As one, we turned to where Kitty sat watching in her chair.
“Ready now,” we said.
33
Just for a moment, when the Staff had been activated and the djinni’s energies had flowed through him to keep its power in check, Nathaniel remembered the wound in his shoulder. He got an indignant stab of pain, a sudden wooziness in his head … then his new strength waxed in him once again, and the frailty vanished. He felt better than he had ever done.
&n
bsp; His body still echoed with the sensation of that first instant, when Bartimaeus’s powers had fused within him. It was like an electric shock, a surge that threatened to carry him off the floor, to deny gravity altogether—all his weight and weariness fell away. He burned with life. With sudden clarity (his mind seemed sharper, newly whetted), he perceived the djinni’s nature—understood its ceaseless urge for movement, change, and transformation. He sensed how harsh a fate it was for this nature to be forcibly restricted, to be pent up among earthly, solid things. He glimpsed (only blearily at first) an endless succession of images, memories, imprints, stretching back into a terrible abyss of time. It gave him a feeling not unlike vertigo.

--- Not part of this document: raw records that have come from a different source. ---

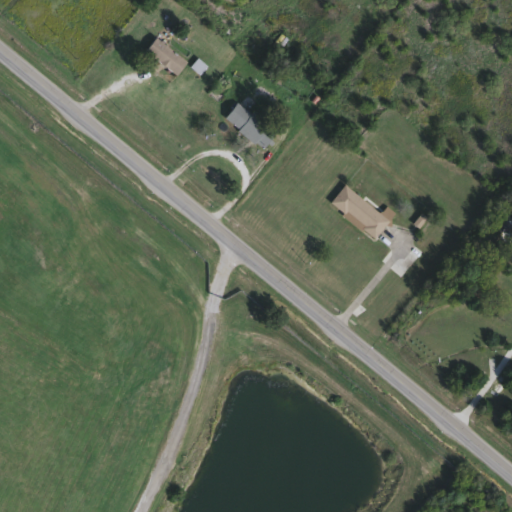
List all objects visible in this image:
building: (162, 55)
building: (163, 55)
road: (112, 82)
building: (247, 124)
building: (247, 124)
road: (232, 155)
building: (358, 211)
building: (358, 211)
road: (256, 268)
road: (369, 284)
road: (195, 384)
road: (482, 391)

All his senses were afire. His fingers felt each whorl and grain upon the Staff, his ears caught its minute hum. Best of all he saw and understood each plane—all seven of them. The room was bathed in the colors of a dozen auras—from the Staff, from himself and, most extraordinary of all, from Kitty. Through its glow her face seemed smooth and young again, her hair shone like flames. He could have gazed at her forever—
Stop that nonsense right now. I feel quite sick.
If a wretched djinni hadn’t been gabbling in his head.
I wasn’t doing anything, he thought.
Not much you weren’t. Staff’s up and running. We need to go.
Yes. Warily, in case the djinni had other plans for his legs, Nathaniel turned to Kitty. “You should stay here.”
“I’m feeling stronger.” To Nathaniel’s alarm, she inched forward in the chair and, supporting her weight with shaking hands, got to her feet. “I can walk,” she said.
“Even so, you’re not coming with us.”
He felt the djinni stir within his mind; its voice echoed from his mouth. As before, the effect was disconcerting. Also, it rather tickled. “Nathaniel’s right,” Bartimaeus said. “You’re far too weak. If his memory’s up to scratch, which I doubt, there may still be prisoners in the building—if Nouda hasn’t killed them all. Why not try to find them?”